Ulfredo era ancora frastornato e Gastone Bovini
aveva fretta di concludere.
“Senta… Freddy… Lei può scegliere senza fretta. Io le ho fatto leggere quattro annunci. Questa sera se ne va al punto di incontro, là prende contatto
con gli inserzionisti e dopo può decidere e quindi
fissare l‟appuntamento in una delle nostre alcove.
Ora però mi deve scusare, ma ho altri clienti. La saluto.”
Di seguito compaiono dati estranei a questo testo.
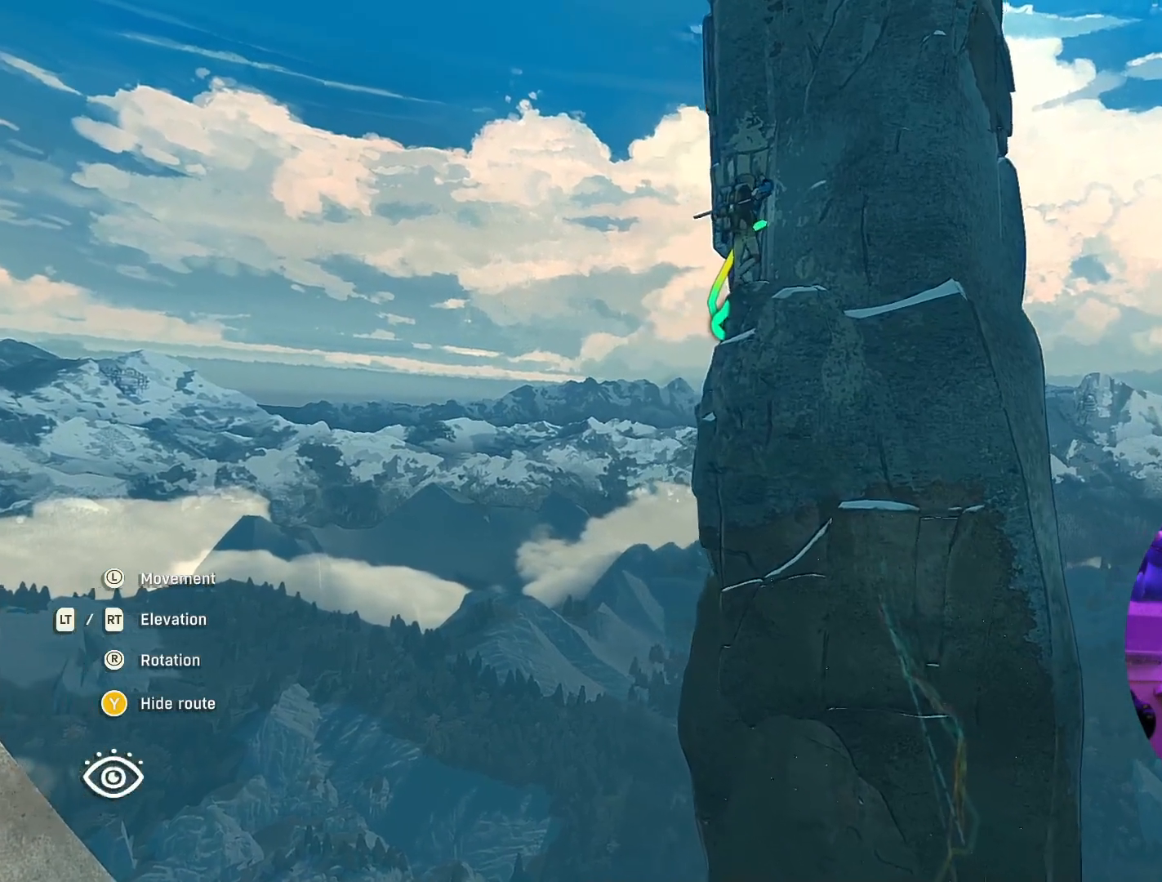
{"buttons": [], "left_stick": "up-left", "right_stick": "center", "events": []}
Detto questo, Gastone fece uscire bruscamente
uno stordito Ulfredo, il quale non si era ancora reso
conto esattamente di quello che gli stava succedendo. Si diresse barcollando, come un ubriaco, verso
la porta. Nel negozio erano entrati altri clienti,
quelli che Gastone stava aspettando. Tra le nebbie
che lo avvolgevano, Ulfredo vide uno strano ometto sorridente che inforcava un walkman e agitava le
mani in aria, seguito da un uomo massiccio dai
lunghi capelli. Non lo degnarono di uno sguardo e
si infilarono nel retrobottega. Ulfredo cercò di uscire, ma andò a sbattere contro la vetrina. Poi il ragazzo baffuto all‟esterno gli aprì la porta e fu finalmente all‟aperto. Borbottò un saluto e si avviò
incerto lungo la strada. Riuscì a compiere solo pochi passi e un rigurgito di vomito, represso fino ad
allora, lo colse e la colazione finì sul marciapiede.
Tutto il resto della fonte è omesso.